You know the feeling. A restore request lands in your queue right before lunch, the snapshot points to the wrong volume, and someone mumbles, “We really need to make backups less painful.” That is exactly the friction AWS Backup Kubler aims to erase.
AWS Backup is the managed service for automating backup schedules and retention across EBS, RDS, and DynamoDB. Kubler, built with Kubernetes-native orchestration, knows how to package those operations and push them into clusters without human juggling. The magic comes when you combine the two: AWS handles durability and compliance while Kubler handles repeatable, container-aware deployment. Together, they turn the messy sprawl of scripts into a clean, verifiable workflow.
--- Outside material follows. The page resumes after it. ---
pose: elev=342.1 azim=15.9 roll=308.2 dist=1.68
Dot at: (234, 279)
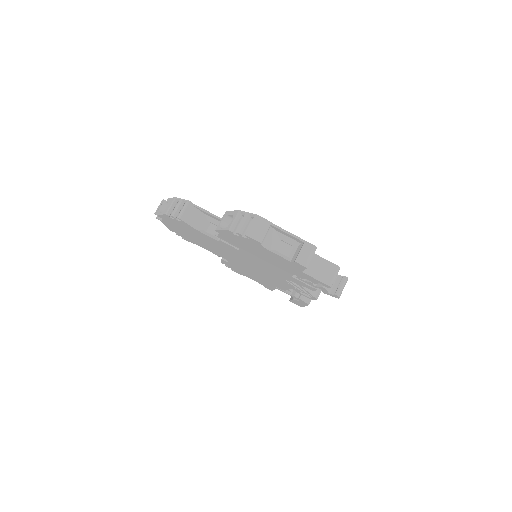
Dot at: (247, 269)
Think of AWS Backup Kubler as a bridge between automated infrastructure and application state. It defines how credentials flow through roles, how snapshots map to persistent volumes, and how restore jobs can be triggered using Kubernetes events. Instead of chasing IAM permissions or catching failed CronJobs at 2 A.M., you watch it all work through unified policies.
How do you connect AWS Backup and Kubler?
Use your existing AWS Identity and Access Management roles and map them to Kubernetes service accounts through OIDC federation. That link allows Kubler to request backups or restores using temporary credentials, keeping audit trails intact and rotation automatic. It’s configuration once, governance forever.
When troubleshooting integration issues, err on the side of least privilege. Assign scoped roles per namespace to prevent accidental resource wipes. If a restore fails, check snapshot tagging first—most mismatches trace back to a forgotten label, not a broken API.